Data supplied:

::::

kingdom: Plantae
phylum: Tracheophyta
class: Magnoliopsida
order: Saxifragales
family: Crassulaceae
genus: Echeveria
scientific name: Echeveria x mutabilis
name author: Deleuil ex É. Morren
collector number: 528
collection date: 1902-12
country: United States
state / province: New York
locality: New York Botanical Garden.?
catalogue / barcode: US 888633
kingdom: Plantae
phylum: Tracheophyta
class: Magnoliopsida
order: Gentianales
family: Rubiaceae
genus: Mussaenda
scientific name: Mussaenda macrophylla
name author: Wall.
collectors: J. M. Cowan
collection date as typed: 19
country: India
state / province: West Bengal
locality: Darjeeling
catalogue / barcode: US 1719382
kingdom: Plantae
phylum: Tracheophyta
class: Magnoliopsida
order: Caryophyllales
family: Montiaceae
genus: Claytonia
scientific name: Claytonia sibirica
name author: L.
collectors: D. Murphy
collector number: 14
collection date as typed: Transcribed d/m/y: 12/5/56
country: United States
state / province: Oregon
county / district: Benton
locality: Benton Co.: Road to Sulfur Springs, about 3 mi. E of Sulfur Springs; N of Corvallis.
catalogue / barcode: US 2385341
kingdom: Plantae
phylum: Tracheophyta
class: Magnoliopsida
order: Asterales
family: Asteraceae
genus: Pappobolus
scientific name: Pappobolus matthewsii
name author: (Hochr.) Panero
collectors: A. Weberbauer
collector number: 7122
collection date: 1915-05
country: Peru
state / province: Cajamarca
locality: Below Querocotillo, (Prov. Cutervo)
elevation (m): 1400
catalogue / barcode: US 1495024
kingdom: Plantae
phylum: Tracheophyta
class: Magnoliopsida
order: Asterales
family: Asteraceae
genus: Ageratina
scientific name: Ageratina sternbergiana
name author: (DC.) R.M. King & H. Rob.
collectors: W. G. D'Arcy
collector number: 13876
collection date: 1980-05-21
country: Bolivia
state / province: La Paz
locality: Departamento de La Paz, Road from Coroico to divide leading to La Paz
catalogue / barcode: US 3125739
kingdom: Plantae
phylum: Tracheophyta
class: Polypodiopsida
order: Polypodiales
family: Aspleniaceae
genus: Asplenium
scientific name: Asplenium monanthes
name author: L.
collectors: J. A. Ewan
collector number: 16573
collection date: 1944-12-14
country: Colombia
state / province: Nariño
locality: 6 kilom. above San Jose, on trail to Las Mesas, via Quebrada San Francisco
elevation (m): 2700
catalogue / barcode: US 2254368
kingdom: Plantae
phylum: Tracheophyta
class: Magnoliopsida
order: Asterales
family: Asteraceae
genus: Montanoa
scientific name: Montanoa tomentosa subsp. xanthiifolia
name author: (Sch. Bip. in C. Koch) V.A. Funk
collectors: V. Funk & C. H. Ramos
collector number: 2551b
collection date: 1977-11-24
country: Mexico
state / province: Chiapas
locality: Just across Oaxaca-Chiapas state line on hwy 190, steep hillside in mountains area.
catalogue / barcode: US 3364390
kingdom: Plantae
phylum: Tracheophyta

::::

Render every line of the records above as a Markdown table with two columns, Row for the row number and Text for the line, and leave out blank lines.

Solution to the problem:
| Row | Text |
|---|---|
| 1 | kingdom: Plantae |
| 2 | phylum: Tracheophyta |
| 3 | class: Magnoliopsida |
| 4 | order: Saxifragales |
| 5 | family: Crassulaceae |
| 6 | genus: Echeveria |
| 7 | scientific name: Echeveria x mutabilis |
| 8 | name author: Deleuil ex É. Morren |
| 9 | collector number: 528 |
| 10 | collection date: 1902-12 |
| 11 | country: United States |
| 12 | state / province: New York |
| 13 | locality: New York Botanical Garden.? |
| 14 | catalogue / barcode: US 888633 |
| 15 | kingdom: Plantae |
| 16 | phylum: Tracheophyta |
| 17 | class: Magnoliopsida |
| 18 | order: Gentianales |
| 19 | family: Rubiaceae |
| 20 | genus: Mussaenda |
| 21 | scientific name: Mussaenda macrophylla |
| 22 | name author: Wall. |
| 23 | collectors: J. M. Cowan |
| 24 | collection date as typed: 19 |
| 25 | country: India |
| 26 | state / province: West Bengal |
| 27 | locality: Darjeeling |
| 28 | catalogue / barcode: US 1719382 |
| 29 | kingdom: Plantae |
| 30 | phylum: Tracheophyta |
| 31 | class: Magnoliopsida |
| 32 | order: Caryophyllales |
| 33 | family: Montiaceae |
| 34 | genus: Claytonia |
| 35 | scientific name: Claytonia sibirica |
| 36 | name author: L. |
| 37 | collectors: D. Murphy |
| 38 | collector number: 14 |
| 39 | collection date as typed: Transcribed d/m/y: 12/5/56 |
| 40 | country: United States |
| 41 | state / province: Oregon |
| 42 | county / district: Benton |
| 43 | locality: Benton Co.: Road to Sulfur Springs, about 3 mi. E of Sulfur Springs; N of Corvallis. |
| 44 | catalogue / barcode: US 2385341 |
| 45 | kingdom: Plantae |
| 46 | phylum: Tracheophyta |
| 47 | class: Magnoliopsida |
| 48 | order: Asterales |
| 49 | family: Asteraceae |
| 50 | genus: Pappobolus |
| 51 | scientific name: Pappobolus matthewsii |
| 52 | name author: (Hochr.) Panero |
| 53 | collectors: A. Weberbauer |
| 54 | collector number: 7122 |
| 55 | collection date: 1915-05 |
| 56 | country: Peru |
| 57 | state / province: Cajamarca |
| 58 | locality: Below Querocotillo, (Prov. Cutervo) |
| 59 | elevation (m): 1400 |
| 60 | catalogue / barcode: US 1495024 |
| 61 | kingdom: Plantae |
| 62 | phylum: Tracheophyta |
| 63 | class: Magnoliopsida |
| 64 | order: Asterales |
| 65 | family: Asteraceae |
| 66 | genus: Ageratina |
| 67 | scientific name: Ageratina sternbergiana |
| 68 | name author: (DC.) R.M. King & H. Rob. |
| 69 | collectors: W. G. D'Arcy |
| 70 | collector number: 13876 |
| 71 | collection date: 1980-05-21 |
| 72 | country: Bolivia |
| 73 | state / province: La Paz |
| 74 | locality: Departamento de La Paz, Road from Coroico to divide leading to La Paz |
| 75 | catalogue / barcode: US 3125739 |
| 76 | kingdom: Plantae |
| 77 | phylum: Tracheophyta |
| 78 | class: Polypodiopsida |
| 79 | order: Polypodiales |
| 80 | family: Aspleniaceae |
| 81 | genus: Asplenium |
| 82 | scientific name: Asplenium monanthes |
| 83 | name author: L. |
| 84 | collectors: J. A. Ewan |
| 85 | collector number: 16573 |
| 86 | collection date: 1944-12-14 |
| 87 | country: Colombia |
| 88 | state / province: Nariño |
| 89 | locality: 6 kilom. above San Jose, on trail to Las Mesas, via Quebrada San Francisco |
| 90 | elevation (m): 2700 |
| 91 | catalogue / barcode: US 2254368 |
| 92 | kingdom: Plantae |
| 93 | phylum: Tracheophyta |
| 94 | class: Magnoliopsida |
| 95 | order: Asterales |
| 96 | family: Asteraceae |
| 97 | genus: Montanoa |
| 98 | scientific name: Montanoa tomentosa subsp. xanthiifolia |
| 99 | name author: (Sch. Bip. in C. Koch) V.A. Funk |
| 100 | collectors: V. Funk & C. H. Ramos |
| 101 | collector number: 2551b |
| 102 | collection date: 1977-11-24 |
| 103 | country: Mexico |
| 104 | state / province: Chiapas |
| 105 | locality: Just across Oaxaca-Chiapas state line on hwy 190, steep hillside in mountains area. |
| 106 | catalogue / barcode: US 3364390 |
| 107 | kingdom: Plantae |
| 108 | phylum: Tracheophyta |